◆ To do ◆
Starting at the line below holding "floor lamp: none" and stopping at the line holding "teapot: present [242,301,352,365]", print every line exactly, both ends included, and leave the rest out.

Saved entries:
_ _ _ _ _ _ _

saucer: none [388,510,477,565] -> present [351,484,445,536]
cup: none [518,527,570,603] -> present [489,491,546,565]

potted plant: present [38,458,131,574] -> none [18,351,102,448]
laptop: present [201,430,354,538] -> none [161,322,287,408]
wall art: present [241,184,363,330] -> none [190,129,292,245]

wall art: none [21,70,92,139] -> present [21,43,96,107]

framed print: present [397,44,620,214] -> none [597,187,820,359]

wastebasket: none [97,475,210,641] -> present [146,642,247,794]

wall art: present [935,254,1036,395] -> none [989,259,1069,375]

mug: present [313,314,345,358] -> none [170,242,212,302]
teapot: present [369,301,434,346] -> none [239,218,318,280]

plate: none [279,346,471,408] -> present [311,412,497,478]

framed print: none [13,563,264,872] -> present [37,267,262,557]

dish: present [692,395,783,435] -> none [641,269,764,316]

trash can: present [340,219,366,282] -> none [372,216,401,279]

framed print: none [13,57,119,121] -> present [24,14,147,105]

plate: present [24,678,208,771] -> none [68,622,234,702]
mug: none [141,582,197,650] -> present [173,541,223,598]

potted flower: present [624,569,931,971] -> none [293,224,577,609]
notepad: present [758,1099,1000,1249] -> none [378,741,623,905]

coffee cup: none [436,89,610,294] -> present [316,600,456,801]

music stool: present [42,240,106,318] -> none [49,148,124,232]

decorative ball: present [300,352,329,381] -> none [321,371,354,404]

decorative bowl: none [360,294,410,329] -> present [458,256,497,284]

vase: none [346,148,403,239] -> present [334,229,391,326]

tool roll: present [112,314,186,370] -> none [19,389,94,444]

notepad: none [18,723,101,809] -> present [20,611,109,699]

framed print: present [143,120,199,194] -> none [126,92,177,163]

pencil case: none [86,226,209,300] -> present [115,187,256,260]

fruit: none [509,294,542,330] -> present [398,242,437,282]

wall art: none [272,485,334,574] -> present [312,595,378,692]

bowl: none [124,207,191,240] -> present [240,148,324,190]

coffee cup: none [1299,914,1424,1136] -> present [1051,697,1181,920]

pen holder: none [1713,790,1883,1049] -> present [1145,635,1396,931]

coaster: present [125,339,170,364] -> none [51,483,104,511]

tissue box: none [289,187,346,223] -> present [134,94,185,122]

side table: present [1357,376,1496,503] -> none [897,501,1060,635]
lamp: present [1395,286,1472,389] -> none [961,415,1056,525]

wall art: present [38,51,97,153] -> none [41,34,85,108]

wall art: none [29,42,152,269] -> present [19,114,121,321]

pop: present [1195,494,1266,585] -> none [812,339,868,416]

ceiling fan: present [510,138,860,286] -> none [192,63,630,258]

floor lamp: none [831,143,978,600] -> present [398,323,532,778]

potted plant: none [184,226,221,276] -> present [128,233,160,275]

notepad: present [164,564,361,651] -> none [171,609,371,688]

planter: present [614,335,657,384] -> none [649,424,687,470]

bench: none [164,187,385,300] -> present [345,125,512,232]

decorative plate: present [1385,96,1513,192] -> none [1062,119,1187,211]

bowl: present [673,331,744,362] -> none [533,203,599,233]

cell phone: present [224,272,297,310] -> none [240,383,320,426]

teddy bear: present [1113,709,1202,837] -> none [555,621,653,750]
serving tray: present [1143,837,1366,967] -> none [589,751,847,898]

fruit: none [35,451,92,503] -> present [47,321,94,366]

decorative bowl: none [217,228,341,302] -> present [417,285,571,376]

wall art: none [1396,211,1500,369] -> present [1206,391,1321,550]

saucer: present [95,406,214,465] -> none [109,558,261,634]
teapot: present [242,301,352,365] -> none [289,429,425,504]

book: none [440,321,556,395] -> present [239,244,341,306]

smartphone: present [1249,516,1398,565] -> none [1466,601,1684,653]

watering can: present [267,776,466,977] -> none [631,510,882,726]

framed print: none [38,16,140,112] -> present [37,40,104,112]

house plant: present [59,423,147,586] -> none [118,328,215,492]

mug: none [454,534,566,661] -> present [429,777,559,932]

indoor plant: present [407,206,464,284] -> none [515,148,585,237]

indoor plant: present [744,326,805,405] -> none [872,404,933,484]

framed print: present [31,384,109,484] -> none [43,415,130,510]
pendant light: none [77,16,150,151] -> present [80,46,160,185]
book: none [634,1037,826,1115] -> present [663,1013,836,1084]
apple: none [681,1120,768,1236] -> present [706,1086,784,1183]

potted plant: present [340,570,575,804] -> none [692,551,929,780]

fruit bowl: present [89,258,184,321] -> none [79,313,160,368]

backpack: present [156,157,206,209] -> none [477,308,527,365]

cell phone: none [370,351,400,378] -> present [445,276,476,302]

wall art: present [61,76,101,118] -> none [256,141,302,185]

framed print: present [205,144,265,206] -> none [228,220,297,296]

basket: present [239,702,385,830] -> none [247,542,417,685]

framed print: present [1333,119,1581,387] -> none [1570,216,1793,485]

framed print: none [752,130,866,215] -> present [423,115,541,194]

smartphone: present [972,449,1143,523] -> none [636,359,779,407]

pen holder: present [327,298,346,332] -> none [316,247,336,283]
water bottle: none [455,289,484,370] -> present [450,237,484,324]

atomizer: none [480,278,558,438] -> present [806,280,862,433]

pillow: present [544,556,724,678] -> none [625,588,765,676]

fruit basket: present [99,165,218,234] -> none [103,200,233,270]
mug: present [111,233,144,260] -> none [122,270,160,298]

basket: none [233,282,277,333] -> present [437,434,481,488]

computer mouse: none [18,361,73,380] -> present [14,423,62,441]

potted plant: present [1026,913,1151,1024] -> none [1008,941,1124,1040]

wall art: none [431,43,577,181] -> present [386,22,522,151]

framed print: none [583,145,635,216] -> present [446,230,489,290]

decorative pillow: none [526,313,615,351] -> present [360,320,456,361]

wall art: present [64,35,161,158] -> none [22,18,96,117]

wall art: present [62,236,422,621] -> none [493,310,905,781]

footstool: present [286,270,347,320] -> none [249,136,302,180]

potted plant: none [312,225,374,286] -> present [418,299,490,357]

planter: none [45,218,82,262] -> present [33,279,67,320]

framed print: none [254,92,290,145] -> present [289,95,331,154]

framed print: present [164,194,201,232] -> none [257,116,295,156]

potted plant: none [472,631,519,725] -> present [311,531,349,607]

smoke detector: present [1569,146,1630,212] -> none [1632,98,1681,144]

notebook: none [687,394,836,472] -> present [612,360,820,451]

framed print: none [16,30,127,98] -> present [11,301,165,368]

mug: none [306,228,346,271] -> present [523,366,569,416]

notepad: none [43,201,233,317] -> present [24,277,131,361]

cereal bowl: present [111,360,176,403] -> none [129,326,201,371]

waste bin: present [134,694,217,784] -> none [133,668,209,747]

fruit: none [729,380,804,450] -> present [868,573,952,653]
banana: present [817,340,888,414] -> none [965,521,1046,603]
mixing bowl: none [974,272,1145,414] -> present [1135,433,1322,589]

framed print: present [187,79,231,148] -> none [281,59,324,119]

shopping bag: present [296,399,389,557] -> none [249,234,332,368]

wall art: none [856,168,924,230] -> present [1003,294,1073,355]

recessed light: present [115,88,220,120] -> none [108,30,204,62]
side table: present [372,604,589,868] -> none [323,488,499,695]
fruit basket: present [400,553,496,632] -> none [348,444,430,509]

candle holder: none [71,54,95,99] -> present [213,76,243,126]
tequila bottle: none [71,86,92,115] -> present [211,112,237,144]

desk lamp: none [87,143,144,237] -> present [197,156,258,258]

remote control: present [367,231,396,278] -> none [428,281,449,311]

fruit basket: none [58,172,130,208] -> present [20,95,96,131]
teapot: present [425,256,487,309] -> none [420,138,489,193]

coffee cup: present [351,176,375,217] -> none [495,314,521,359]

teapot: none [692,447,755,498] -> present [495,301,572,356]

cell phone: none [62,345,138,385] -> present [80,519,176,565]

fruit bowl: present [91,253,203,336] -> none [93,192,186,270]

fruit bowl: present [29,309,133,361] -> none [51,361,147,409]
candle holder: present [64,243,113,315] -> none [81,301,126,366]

_ _ _ _ _ _ _

◆ Answer to this exercise ◆
floor lamp: none [831,143,978,600] -> present [398,323,532,778]

potted plant: none [184,226,221,276] -> present [128,233,160,275]

notepad: present [164,564,361,651] -> none [171,609,371,688]

planter: present [614,335,657,384] -> none [649,424,687,470]

bench: none [164,187,385,300] -> present [345,125,512,232]

decorative plate: present [1385,96,1513,192] -> none [1062,119,1187,211]

bowl: present [673,331,744,362] -> none [533,203,599,233]

cell phone: present [224,272,297,310] -> none [240,383,320,426]

teddy bear: present [1113,709,1202,837] -> none [555,621,653,750]
serving tray: present [1143,837,1366,967] -> none [589,751,847,898]

fruit: none [35,451,92,503] -> present [47,321,94,366]

decorative bowl: none [217,228,341,302] -> present [417,285,571,376]

wall art: none [1396,211,1500,369] -> present [1206,391,1321,550]

saucer: present [95,406,214,465] -> none [109,558,261,634]
teapot: present [242,301,352,365] -> none [289,429,425,504]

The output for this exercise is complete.